Selected extract:
--- START ---

This book starts at the beginning of a journey.
“Congratulations. Today is your day. You’re off to Great Places! You’re off and away!”

Today, is our baccalaureate worship service (at the 10:15 worship). Today, we get to celebrate with some of our families as their young people begin a new journey of their own. However, it is also the start of a new journey for the families as a whole, and even for our congregation as a whole.

For the graduates, some will go to college, some will start jobs, some might still be undecided about what they will do. For the families, some are sending their first off to college, some are about to have an empty nest. For our congregation, we are sending some youth to college far away and might only see at the holidays, some youth will stay close to home. We have families who’s daily routine is about to change, and we get to be on this journey with each of them! Dr. Seuss starts the journey from a place of excitement. I think that is where most journeys begin. We don’t normally start a journey by thinking of the choices we will have to make, the mountains and valleys that we will encounter along the way, when we will feel alone or not as excited as we are at the moment the journey begins. And I think that our readings today are a lot like this book from Dr. Seuss – they offer us a bit of hope and encouragement for our own journeys.

Today’s passage from Acts is one of my favorites. When we encounter Paul in Acts, he has been traveling around spreading the news of Jesus, he has been in prison, he has been fought against, he has been chased, and now he is alone in another new city. AND YET! And yet, he has not forgotten his purpose or his reason for being on this journey. Instead, he stays true to who he is and what he is doing, he explores Athens and tries to understand who these people are and what they believe. Because he first sought to understand, he was open to hearing what they’re thoughts and beliefs are, he was able to find common ground. Did you catch it in the reading? Verse 22:

“I see that in every way you are very religious. As I walked around and looked carefully at your objects of worship, I found an altar with the inscription: TO AN UNKNOWN GOD. Now what you worship as something unknown I am going to proclaim to you”

--- END ---

[Chart-based quiz items]

--- START ---

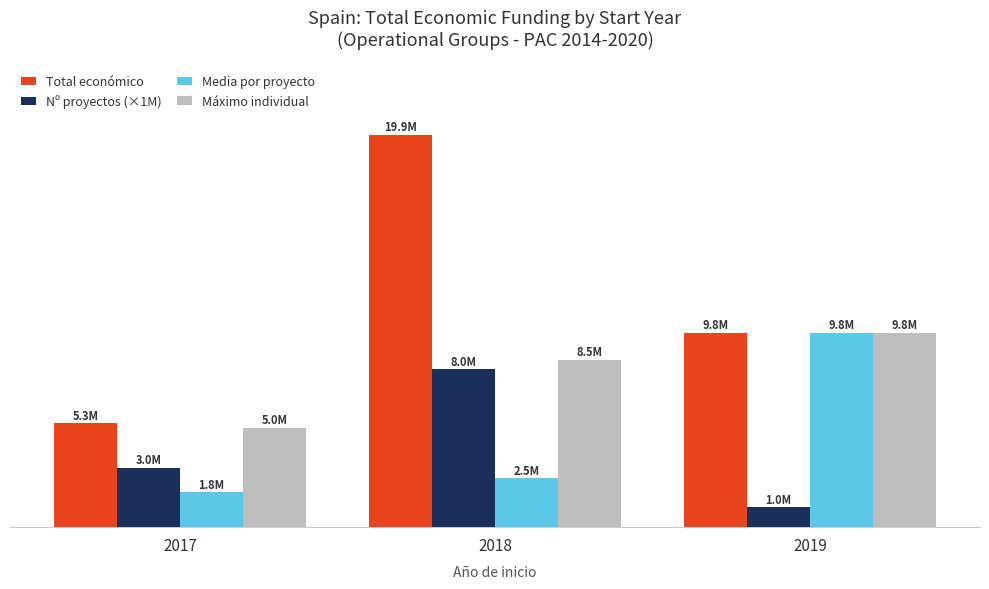

Are the bars grouped side by side (vs. stacked)?

Yes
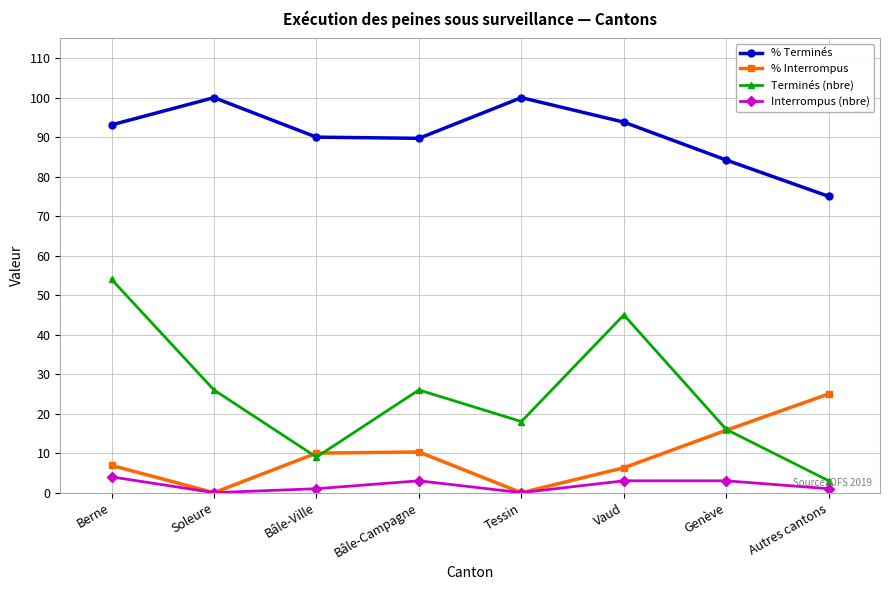

Which series has the widest spread of values?

Terminés (nbre)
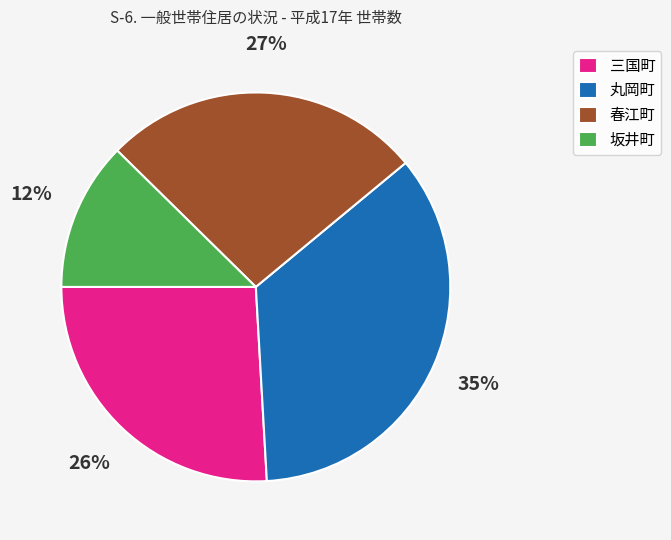

Rank the categories by value from lowest to highest.

坂井町, 三国町, 春江町, 丸岡町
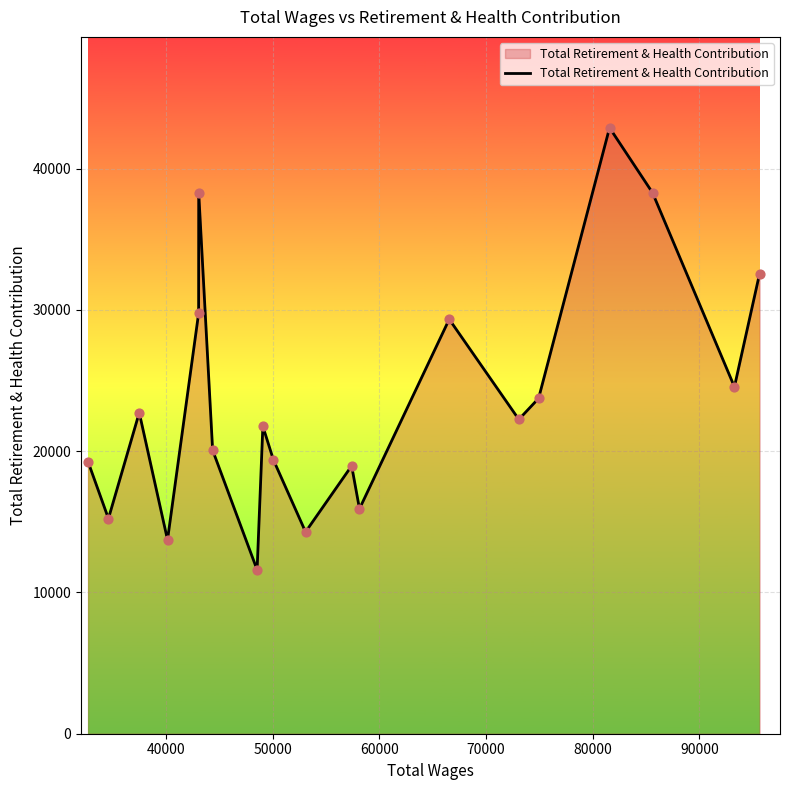

What is the minimum value shown in the chart?

11604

--- END ---

Tasks for this exercise:
A. According to the sermon excerpt, what inscription did Paul find on an altar in Athens?
B. Summarize the sermon excerpt in two sentences.
C. List everything the sermon excerpt says Paul has done or endured before he is alone in another new city.
The records are separate material and have no connection to the sermon excerpt.

Completed exercise:
A. TO AN UNKNOWN GOD

B. Opening with a Dr. Seuss book that begins a journey in excitement, the sermon excerpt ties it to the baccalaureate service, where graduates, their families and the congregation all start new journeys, and says the day's readings offer hope and encouragement. It then turns to Paul in Acts, who, alone in Athens after travel and hardship, stays true to his purpose, first seeks to understand the people there, and so finds common ground with them.

C.
- Traveled around spreading the news of Jesus
- Been in prison
- Been fought against
- Been chased